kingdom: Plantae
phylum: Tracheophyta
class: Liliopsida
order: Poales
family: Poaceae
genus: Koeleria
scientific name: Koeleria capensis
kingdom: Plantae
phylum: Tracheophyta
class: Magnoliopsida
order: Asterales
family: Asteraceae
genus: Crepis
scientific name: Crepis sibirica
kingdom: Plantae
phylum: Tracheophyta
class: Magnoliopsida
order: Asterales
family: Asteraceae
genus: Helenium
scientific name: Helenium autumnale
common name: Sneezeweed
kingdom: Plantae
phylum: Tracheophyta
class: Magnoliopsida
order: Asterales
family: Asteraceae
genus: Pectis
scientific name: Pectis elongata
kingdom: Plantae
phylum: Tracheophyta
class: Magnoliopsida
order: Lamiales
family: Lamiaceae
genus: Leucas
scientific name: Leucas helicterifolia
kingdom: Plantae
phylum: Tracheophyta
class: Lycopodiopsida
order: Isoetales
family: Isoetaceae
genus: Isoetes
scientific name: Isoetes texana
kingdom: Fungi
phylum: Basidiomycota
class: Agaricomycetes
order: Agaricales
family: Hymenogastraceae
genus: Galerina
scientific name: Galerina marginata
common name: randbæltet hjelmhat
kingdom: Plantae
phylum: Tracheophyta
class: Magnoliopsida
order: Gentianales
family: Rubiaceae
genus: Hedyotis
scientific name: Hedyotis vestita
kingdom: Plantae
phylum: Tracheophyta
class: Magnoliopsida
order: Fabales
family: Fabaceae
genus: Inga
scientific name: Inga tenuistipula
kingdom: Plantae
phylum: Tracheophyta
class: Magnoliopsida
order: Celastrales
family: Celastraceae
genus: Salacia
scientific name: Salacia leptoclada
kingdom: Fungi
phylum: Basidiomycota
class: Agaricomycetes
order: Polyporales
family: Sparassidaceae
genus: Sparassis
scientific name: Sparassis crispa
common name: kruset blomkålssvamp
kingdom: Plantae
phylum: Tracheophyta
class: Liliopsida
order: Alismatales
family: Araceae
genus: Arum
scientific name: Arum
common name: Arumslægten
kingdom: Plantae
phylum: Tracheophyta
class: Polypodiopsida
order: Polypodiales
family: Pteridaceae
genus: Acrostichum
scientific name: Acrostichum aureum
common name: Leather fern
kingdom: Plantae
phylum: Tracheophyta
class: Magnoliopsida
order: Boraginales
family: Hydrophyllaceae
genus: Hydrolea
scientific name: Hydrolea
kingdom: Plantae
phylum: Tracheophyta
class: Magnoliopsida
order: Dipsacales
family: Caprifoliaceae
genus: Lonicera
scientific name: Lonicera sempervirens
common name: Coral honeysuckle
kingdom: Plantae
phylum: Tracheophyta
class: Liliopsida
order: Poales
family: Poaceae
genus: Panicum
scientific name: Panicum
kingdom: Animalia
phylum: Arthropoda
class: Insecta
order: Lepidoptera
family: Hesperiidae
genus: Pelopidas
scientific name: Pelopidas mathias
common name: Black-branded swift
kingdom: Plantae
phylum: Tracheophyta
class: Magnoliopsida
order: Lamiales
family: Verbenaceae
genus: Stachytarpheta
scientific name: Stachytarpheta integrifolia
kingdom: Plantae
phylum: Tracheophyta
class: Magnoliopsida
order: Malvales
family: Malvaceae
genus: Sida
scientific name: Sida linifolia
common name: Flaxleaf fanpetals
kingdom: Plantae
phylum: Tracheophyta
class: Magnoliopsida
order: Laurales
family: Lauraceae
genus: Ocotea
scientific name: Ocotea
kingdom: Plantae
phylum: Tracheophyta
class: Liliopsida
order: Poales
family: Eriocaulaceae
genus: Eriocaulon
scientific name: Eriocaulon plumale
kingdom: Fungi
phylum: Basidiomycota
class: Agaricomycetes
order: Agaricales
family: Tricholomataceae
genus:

**Directions**
Put the lines of the material above, starting at the line containing "family: Hymenogastraceae" and ending at the line containing "genus: Salacia", both included, into a Markdown table with the columns Row and Entry. Number each line in Row, place the line itself in Entry, and leave out any blank lines.

**Task result**
| Row | Entry |
|---|---|
| 1 | family: Hymenogastraceae |
| 2 | genus: Galerina |
| 3 | scientific name: Galerina marginata |
| 4 | common name: randbæltet hjelmhat |
| 5 | kingdom: Plantae |
| 6 | phylum: Tracheophyta |
| 7 | class: Magnoliopsida |
| 8 | order: Gentianales |
| 9 | family: Rubiaceae |
| 10 | genus: Hedyotis |
| 11 | scientific name: Hedyotis vestita |
| 12 | kingdom: Plantae |
| 13 | phylum: Tracheophyta |
| 14 | class: Magnoliopsida |
| 15 | order: Fabales |
| 16 | family: Fabaceae |
| 17 | genus: Inga |
| 18 | scientific name: Inga tenuistipula |
| 19 | kingdom: Plantae |
| 20 | phylum: Tracheophyta |
| 21 | class: Magnoliopsida |
| 22 | order: Celastrales |
| 23 | family: Celastraceae |
| 24 | genus: Salacia |